First post here...great program by the way!

I have everything working properly I believe. I am using a basic laptop (Vista), my trusted old analog RS SPL meter, ECM8000, and a Tascam US-144 (great clean unit) mixer. I went by the book on the initial four steps calibration (I/O-sound card-levels-SPL reading).
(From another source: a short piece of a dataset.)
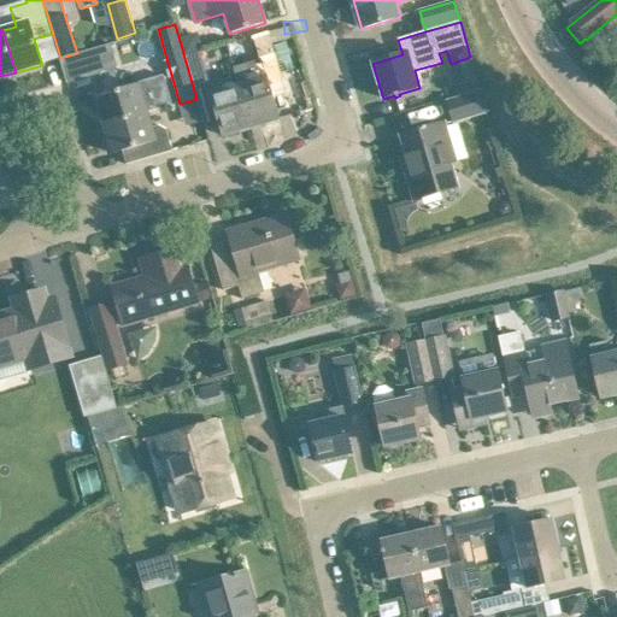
[(268,33),(253,37),(260,59),(263,70),(265,70),(266,76),(272,95),(286,92),(268,33)]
I have made a few measurements and they appear to be OK...mainly room responses off axis. 

My main questions...do you must have the calibration files loaded prior to making a measurement..1) ECM8000-CS for wide bandwidth testing and..2) RS-33-2050-CS to calibrate proper SPL readout first?

I am enjoying the software a lot!

Thanks,
Alex


----------



## brucek (Apr 11, 2006)

> My main questions...do you must have the calibration files loaded prior to making a measurement..1) ECM8000-CS for wide bandwidth testing and..2) RS-33-2050-CS to calibrate proper SPL readout first?


When you are using a microphone with REW, you never actually connect the SPL meter. It is only used to get a rough 75dB reading at the listening position (near the ECM8000). 

During the Check Levels routine, when you are adjusting your receiver to obtain 75dB at the listening position, you hold the SPL meter near the ECM8000 and set the level with the receiver to 75dBSPL. Then you put the SPL meter away - it was never connected and no cal file is needed.

Now you know the level is approximately 75dB. You now set the input level to the soundcard (the ECM8000 is connected, and its cal file is already loaded).

Anyway, on a side note. No, you don't require the mic cal file loaded when you measure (although, why wouldn't you have it loaded). The cal file can be loaded later and applied to the previous measurement by using the IR Windows pop-up and the Apply button.

brucek


----------



## alegon (Jun 25, 2009)

Got it...I will play more this weekend. I noticed you can loaded after a measurement.

Thanks,
Alex


----------